Speakers also noted that eliminating menthol is integral to the success of Biden’s Cancer Moonshot initiative, which aims to prevent more than 4 million cancer deaths by 2047. Removing menthol is critical to meeting this goal, said John Bowman, executive vice president for U.S. programs at the Campaign for Tobacco-Free Kids.
Black smokers have a harder time quitting smoking and die at higher rates from tobacco-related diseases such as cancer, heart disease, and stroke. "Any further delay continues to benefit industry at the expense of Black lives," Bowman said. A recent analysis by researchers at the Council on Foreign Relations found that the removal of menthol would eliminate the disparity in lung cancer death rates between Black Americans and other U.S. racial and ethnic groups within five years – 25 years sooner than it would otherwise happen.
CDC data collected in 2021 show that most U.S. adults (62.3%) support policies to eliminate menthol cigarettes.

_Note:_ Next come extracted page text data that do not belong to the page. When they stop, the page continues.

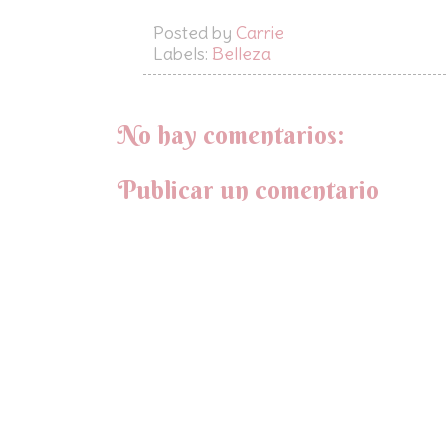
Posted by
Carrie
Labels:
Belleza
No hay comentarios:
Publicar un comentario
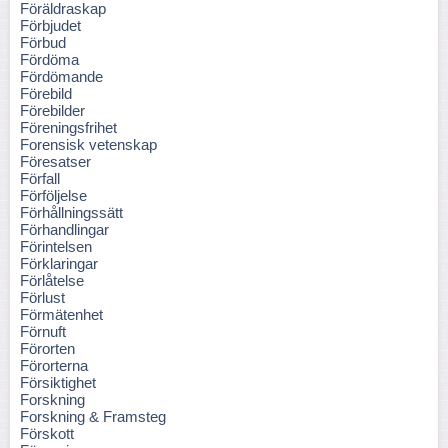
Föräldraskap
Förbjudet
Förbud
Fördöma
Fördömande
Förebild
Förebilder
Föreningsfrihet
Forensisk vetenskap
Föresatser
Förfall
Förföljelse
Förhållningssätt
Förhandlingar
Förintelsen
Förklaringar
Förlåtelse
Förlust
Förmätenhet
Förnuft
Förorten
Förorterna
Försiktighet
Forskning
Forskning & Framsteg
Förskott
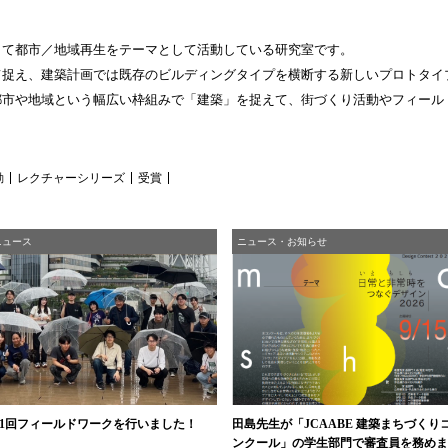
して都市／地域再生をテーマとして活動している研究室です。
て捉え、建築計画では既存のビルディングタイプを横断する新しいプロトタイ
都市や地域という幅広い枠組みで「建築」を捉えて、街づくり活動やフィール
動
レクチャーシリーズ
受賞
ニュース
ニュース・お知らせ
1回フィールドワークを行いました！
田島先生が「JCAABE 建築まちづくり
ンクール」の学生部門で審査員を務めま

Another study found that 47% of Black American menthol smokers intended to quit if menthols were no longer available.
Millie Martinez, a former menthol smoker who documented her journey to quit smoking in a video blog with the EX Program, a digital quit-smoking plan and online community developed by Truth Initiative in collaboration with Mayo Clinic, spoke directly to menthol smokers who want to quit. “Nobody should have to do this alone,” she said. “We need the government to make sure everyone has the help they need to quit... we cannot let the next generation of young people be exposed to these deadly and addictive products. It’s time to lay menthol cigarettes to rest.”
The research is clear: the removal of menthol cigarettes and cigars in the U.S. would reduce overall smoking by 15% by 2026, and would reduce cumulative deaths from smoking by 650,000 (5%) by 2060, according to a 2022 study. Not only would the removal of menthol save lives, but it would help address tobacco-related health inequalities that have existed for decades.
“We will bury this menthol killer” pledged Phil Gardiner, co-chair of the African American Tobacco Control Leadership Council. It’s time to put “public health over politics,” he said, and finalize the menthol rules.